Poznański czerwiec 1956 roku Drukuj
sobota, 06 czerwca 2015 20:06

Pobudką do pierwszych przemian politycznych i odwilży w PRL był bunt robotniczy w Poznaniu. Podczas trwania XXV Międzynarodowych Targów Poznańskich, 28 czerwca robotnicy kilku zakładów poznańskich w tym Zakładów im. Józefa Stalina, Zakładu Naprawy Taboru Kolejowego i MPK wyruszyli przed budynek Miejskiej Rady Narodowej w Poznaniu, przedstawiając tam swoje postulaty.  Głównymi argumentami przemawiającymi za rewoltą były: obniżka norm, podwyżka płac i likwidacja przestojów w produkcji i niesprawiedliwie naliczony zbyt wysoki podatek. Robotnicy w zamiarze chcieli wykorzystać fakt odbywania się XXV Międzynarodowych Targów, liczyli także na zaniechanie interwencji zbrojnej, w przypadku zaistnienia takowej, świat bardzo szybko dowiedziałby się o barbarzyńskim traktowaniu robotników, w kraju, gdzie ideowo władza należała właśnie do klasy robotniczej. W tym miejscu należy zaznaczyć, że już dwukrotnie miał miejsce strajk z ramienia pracowników Zakładu Cegielskiego, zwanej w PRL Zakładami Stalina (ZISPO), którzy to po raz pierwszy protestowali we wrzeniu 1954 roku przeciwko niesprawiedliwemu przydziałowi mieszkań i niskim płacom, drugi raz w dniach 16–21 czerwca 1955 roku, na tle lekceważenia postulatów socjalnych przez dyrekcję zakładów.

W czerwcu 1956 roku robotnicy wysłali swoich delegatów, którzy przedstawili socjalne żądania. Lokalne władze komunistyczne całkowicie zignorowały robotniczy postulaty, co doprowadziło do zradykalizowania nastrojów w całym mieście. Na Placu Wolności zebrało się ok. miliona osób. Szybko doszło do oblężenia głównych siedzib władzy komunistycznej w tym Komitetu Wojewódzkiego PZPR, Miejskiej Rady Narodowej czy budynku UB. Komuniści nie zawahali się otworzyć ognia do manifestantów. Do miasta wkroczyło wojsko w liczbie ok. 6 tyś żołnierzy (sprowadzono wojska Dywizji Pancernej IV Korpusu Armijnego śląskiego Okręgu Wojskowego oraz Sudecką 10 Dywizję Pancerną), 359 czołgów, 40 wozów pancernych, 31 dział pancernych, 6 armat przeciwlotniczych, dodatkowo na ulicach Poznania pojawiło się 2,5 tyś milicjantów.
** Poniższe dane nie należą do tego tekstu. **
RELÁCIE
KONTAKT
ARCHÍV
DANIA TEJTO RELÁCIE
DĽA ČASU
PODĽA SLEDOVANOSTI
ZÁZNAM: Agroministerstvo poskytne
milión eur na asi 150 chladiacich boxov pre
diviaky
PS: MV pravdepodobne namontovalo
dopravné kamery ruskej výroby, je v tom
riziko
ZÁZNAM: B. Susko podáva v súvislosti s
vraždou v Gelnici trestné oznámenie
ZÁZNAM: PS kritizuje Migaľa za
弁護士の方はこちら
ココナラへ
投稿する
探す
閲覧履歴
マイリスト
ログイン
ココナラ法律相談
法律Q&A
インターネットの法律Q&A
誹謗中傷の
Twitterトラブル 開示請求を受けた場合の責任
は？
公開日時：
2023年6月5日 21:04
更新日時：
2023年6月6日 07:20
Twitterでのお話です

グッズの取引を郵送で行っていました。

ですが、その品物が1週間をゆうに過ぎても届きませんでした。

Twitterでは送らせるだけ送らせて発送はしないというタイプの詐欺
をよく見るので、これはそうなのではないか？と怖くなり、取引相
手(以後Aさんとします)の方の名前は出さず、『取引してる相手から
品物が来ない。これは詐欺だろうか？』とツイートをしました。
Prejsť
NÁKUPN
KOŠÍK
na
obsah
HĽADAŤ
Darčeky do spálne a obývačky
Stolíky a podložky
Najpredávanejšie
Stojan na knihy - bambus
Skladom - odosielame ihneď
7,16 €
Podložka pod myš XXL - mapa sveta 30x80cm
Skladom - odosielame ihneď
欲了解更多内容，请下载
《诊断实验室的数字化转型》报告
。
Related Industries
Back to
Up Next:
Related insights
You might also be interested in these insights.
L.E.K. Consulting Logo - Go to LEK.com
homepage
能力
Robotników było ok. 200. Walki z nimi trwały przez całą noc do dnia następnego, w ich wyniku oficjalne dane szacowały liczbę 38 osób, które zginęły, ok. 800 zostało rannych. W rzeczywistości w wyniku starć zginęło 74 osoby. Pogrzeby odbyły się nocą, zmarłym w ostatniej drodze mogły towarzyszyć tylko dwie osoby z rodziny. Setki ludzi zwolniono z pracy, odbyło się wiele rozpraw sądowych. Dla funkcjonariuszy, którzy zginęli w czasie służby, pogrzeby odprawiano z wszelkimi honorami, co oczywiście miało swój wymiar propagandowy. 29 czerwca w poznańskim radiu mieszkańcy mogli usłyszeć głos premiera Józefa Cyrankiewicza przemawiającego w związku z tragedia robotników. Zgodnie z duchem propagandy premier za zajścia poznańskie oskarżył agenturę imperialistyczną działającą na zlecenie Stanów Zjednoczonych i Zachodu. Właśnie ta agentura wykorzystała problemy ekonomiczne w zakładach poznańskich do podburzenia robotników przeciwko władzy komunistycznej. Wypadki poznańskie poznał cały świat, przecież  wielu gości i dziennikarzy uczestniczących w Międzynarodowych Targach Poznańskich zobaczyło okrucieństwo na własne oczy. W obronie czci robotników wypowiedziały się znane osobistości w tym także prezydent Stanów Zjednoczonych Eisenhower.